Adam ve kadın birkaç saniye birbirlerine baktılar. Adamın aklından ilk geçen dev bir kamera şakası içinde olduğuydu. Hafifçe gülümsedi bu düşüncesiyle. Büyük meydanda güneş batarken sadece ikisi ve yalnızlığın gürültülü sessizliği vardı. Sessizliği ilk bozan kadın oldu. "Herkes nerede?" Adam yabancı gözlerle baktı bu soruya. Soru bir süre havada asılı kalmış ve sessizlik tekrar hâkim olana kadar çınlamıştı meydanda. "Ben de siz biliyorsunuzdur diye düşünmüştüm" dedi adam rahat bir tavırla. Motorundan atlayıp büyük ağacın altındaki banka oturdu adam. Cep telefonunu açıp tanıdıklarını aramaya başladı. Kimseye ulaşamadığını söyledi kadın otururken banka. Zaten yorgundu ve bu bilinmez anormal durum beynine ağrılar yerleştirmekten başka işe yaramıyordu. Adam da ulaşamadı kimseye. "Bak eğer bu bir oyunsa..." dedi ve kaldı adamın cümlesi. Kadının gözlerinde yorgunluk ve boş bakışlardan başka şey yoktu. Belliydi, bir şeyden haberi yoktu. Gözlerini ovuşturup yerinden hızla kalktı adam. Arkalarındaki dev iş hanının en tepesine çıktı. Kadın da arkasından... Şehri hiç bu kadar sessiz görmemişti. Birkaç yerinden dumanlar yükseliyordu. Her zaman kuşlar olurdu gökyüzünde. Biliyordu çünkü beslerdi onları. Onlar da yoktu. "Sence bu bir rüya mı?" diye sordu kadın. "Eğer öyleyse dün akşam ne içtiğimi merak ediyorum" dedi adam gülerek. Halen sakindi ama anlam vermeye çalışıyordu olan bitene.

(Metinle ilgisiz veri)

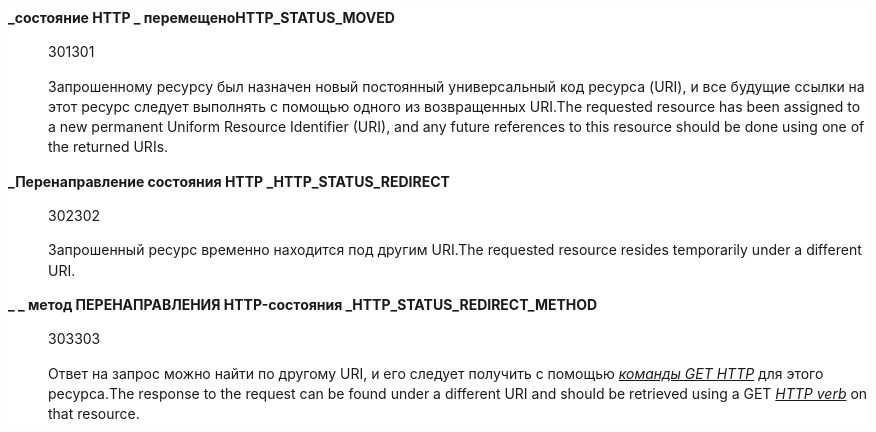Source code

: 
</dt> </dl> </dd> <dt>

<span data-ttu-id="fe01f-140"><span id="HTTP_STATUS_MOVED"></span><span id="http_status_moved"></span>**\_состояние HTTP \_ перемещено**</span><span class="sxs-lookup"><span data-stu-id="fe01f-140"><span id="HTTP_STATUS_MOVED"></span><span id="http_status_moved"></span>**HTTP\_STATUS\_MOVED**</span></span>
</dt> <dd> <dl> <dt>

<span data-ttu-id="fe01f-141">301</span><span class="sxs-lookup"><span data-stu-id="fe01f-141">301</span></span>
</dt> <dt>



<span data-ttu-id="fe01f-142">Запрошенному ресурсу был назначен новый постоянный универсальный код ресурса (URI), и все будущие ссылки на этот ресурс следует выполнять с помощью одного из возвращенных URI.</span><span class="sxs-lookup"><span data-stu-id="fe01f-142">The requested resource has been assigned to a new permanent Uniform Resource Identifier (URI), and any future references to this resource should be done using one of the returned URIs.</span></span>


</dt> </dl> </dd> <dt>

<span data-ttu-id="fe01f-143"><span id="HTTP_STATUS_REDIRECT"></span><span id="http_status_redirect"></span>**\_Перенаправление состояния HTTP \_**</span><span class="sxs-lookup"><span data-stu-id="fe01f-143"><span id="HTTP_STATUS_REDIRECT"></span><span id="http_status_redirect"></span>**HTTP\_STATUS\_REDIRECT**</span></span>
</dt> <dd> <dl> <dt>

<span data-ttu-id="fe01f-144">302</span><span class="sxs-lookup"><span data-stu-id="fe01f-144">302</span></span>
</dt> <dt>



<span data-ttu-id="fe01f-145">Запрошенный ресурс временно находится под другим URI.</span><span class="sxs-lookup"><span data-stu-id="fe01f-145">The requested resource resides temporarily under a different URI.</span></span>


</dt> </dl> </dd> <dt>

<span data-ttu-id="fe01f-146"><span id="HTTP_STATUS_REDIRECT_METHOD"></span><span id="http_status_redirect_method"></span>**\_ \_ метод ПЕРЕНАПРАВЛЕНИЯ HTTP-состояния \_**</span><span class="sxs-lookup"><span data-stu-id="fe01f-146"><span id="HTTP_STATUS_REDIRECT_METHOD"></span><span id="http_status_redirect_method"></span>**HTTP\_STATUS\_REDIRECT\_METHOD**</span></span>
</dt> <dd> <dl> <dt>

<span data-ttu-id="fe01f-147">303</span><span class="sxs-lookup"><span data-stu-id="fe01f-147">303</span></span>
</dt> <dt>



<span data-ttu-id="fe01f-148">Ответ на запрос можно найти по другому URI, и его следует получить с помощью [*команды GET HTTP*](glossary.md) для этого ресурса.</span><span class="sxs-lookup"><span data-stu-id="fe01f-148">The response to the request can be found under a different URI and should be retrieved using a GET [*HTTP verb*](glossary.md) on that resource.</span></span>

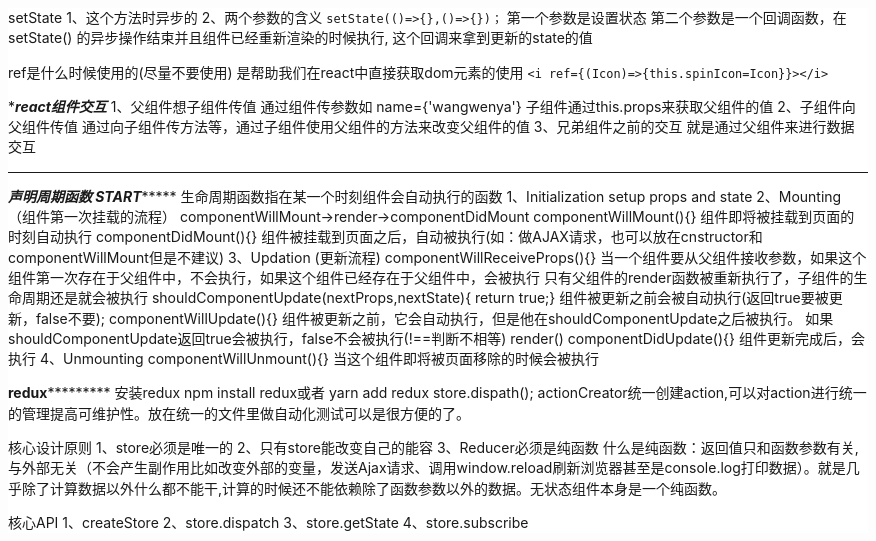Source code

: setState
1、这个方法时异步的
2、两个参数的含义
`setState(()=>{},()=>{})；`
  第一个参数是设置状态
  第二个参数是一个回调函数，在setState() 的异步操作结束并且组件已经重新渲染的时候执行,
  这个回调来拿到更新的state的值

 ref是什么时候使用的(尽量不要使用)
 是帮助我们在react中直接获取dom元素的使用
 `<i ref={(Icon)=>{this.spinIcon=Icon}}></i>`

 ************************react组件交互***********************
1、父组件想子组件传值
通过组件传参数如 name={'wangwenya'} 子组件通过this.props来获取父组件的值
2、子组件向父组件传值
通过向子组件传方法等，通过子组件使用父组件的方法来改变父组件的值
3、兄弟组件之前的交互
就是通过父组件来进行数据交互

 *********************************************************

 *****************声明周期函数 START**********************
 生命周期函数指在某一个时刻组件会自动执行的函数
 1、Initialization
 setup props and state
 2、Mounting（组件第一次挂载的流程）
 componentWillMount->render->componentDidMount
 componentWillMount(){}     组件即将被挂载到页面的时刻自动执行
 componentDidMount(){}      组件被挂载到页面之后，自动被执行(如：做AJAX请求，也可以放在cnstructor和
 componentWillMount但是不建议)
 3、Updation (更新流程)
 componentWillReceiveProps(){} 当一个组件要从父组件接收参数，如果这个组件第一次存在于父组件中，不会执行，如果这个组件已经存在于父组件中，会被执行
 只有父组件的render函数被重新执行了，子组件的生命周期还是就会被执行
 shouldComponentUpdate(nextProps,nextState){ return true;}  组件被更新之前会被自动执行(返回true要被更新，false不要);
 componentWillUpdate(){} 组件被更新之前，它会自动执行，但是他在shouldComponentUpdate之后被执行。
 如果shouldComponentUpdate返回true会被执行，false不会被执行(!==判断不相等)
 render()
 componentDidUpdate(){} 组件更新完成后，会执行
4、Unmounting
componentWillUnmount(){} 当这个组件即将被页面移除的时候会被执行

************************redux*********************************
 安装redux npm install redux或者 yarn add redux
 store.dispath();
actionCreator统一创建action,可以对action进行统一的管理提高可维护性。放在统一的文件里做自动化测试可以是很方便的了。

核心设计原则
1、store必须是唯一的
2、只有store能改变自己的能容
3、Reducer必须是纯函数 什么是纯函数：返回值只和函数参数有关,与外部无关（不会产生副作用比如改变外部的变量，发送Ajax请求、调用window.reload刷新浏览器甚至是console.log打印数据）。就是几乎除了计算数据以外什么都不能干,计算的时候还不能依赖除了函数参数以外的数据。无状态组件本身是一个纯函数。

核心API
1、createStore
2、store.dispatch
3、store.getState
4、store.subscribe
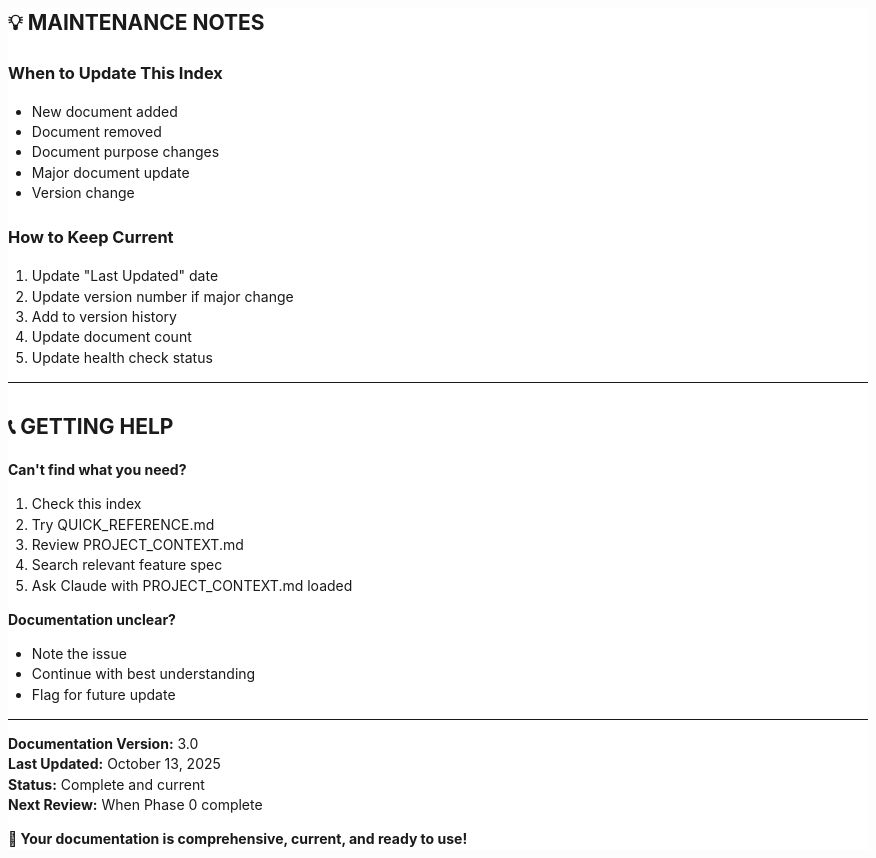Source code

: 
## 💡 MAINTENANCE NOTES

### When to Update This Index
- New document added
- Document removed
- Document purpose changes
- Major document update
- Version change

### How to Keep Current
1. Update "Last Updated" date
2. Update version number if major change
3. Add to version history
4. Update document count
5. Update health check status

---

## 📞 GETTING HELP

**Can't find what you need?**
1. Check this index
2. Try QUICK_REFERENCE.md
3. Review PROJECT_CONTEXT.md
4. Search relevant feature spec
5. Ask Claude with PROJECT_CONTEXT.md loaded

**Documentation unclear?**
- Note the issue
- Continue with best understanding
- Flag for future update

---

**Documentation Version:** 3.0  
**Last Updated:** October 13, 2025  
**Status:** Complete and current  
**Next Review:** When Phase 0 complete

**🎯 Your documentation is comprehensive, current, and ready to use!**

İkisi de birilerine ulaşmak için sayısız yöntem denedi. Ulusal radyo yayını yapan kanala bile gidip kendilerine ulaşmalarını isteyen yayınlar yaptılar. Arayan kimse yoktu. Televizyonlardaki canlı yayınlarda, kadrajda boş masalar görünüyordu. Bazılarında kameralar yere düşmüş, sadece döşemeleri gösteriyordu. Canlı olmayan yayınlarsa devam ediyordu. Tüm çabaların ve başarısızlığın ardından ikisi de yorgun düşmüştü. Kadın kendi evine gitmek istediğini söyledi. Adam da onunla geldi. Görünen o ki dünyada sadece iki kişi kalmıştı ve birbirlerinden uzakta kalmak ikisi için de tehlikeli olabilirdi. Tehlike arz edebilecek kimse kalmamıştı belki ama yalnızlık yeterince korkunçtu.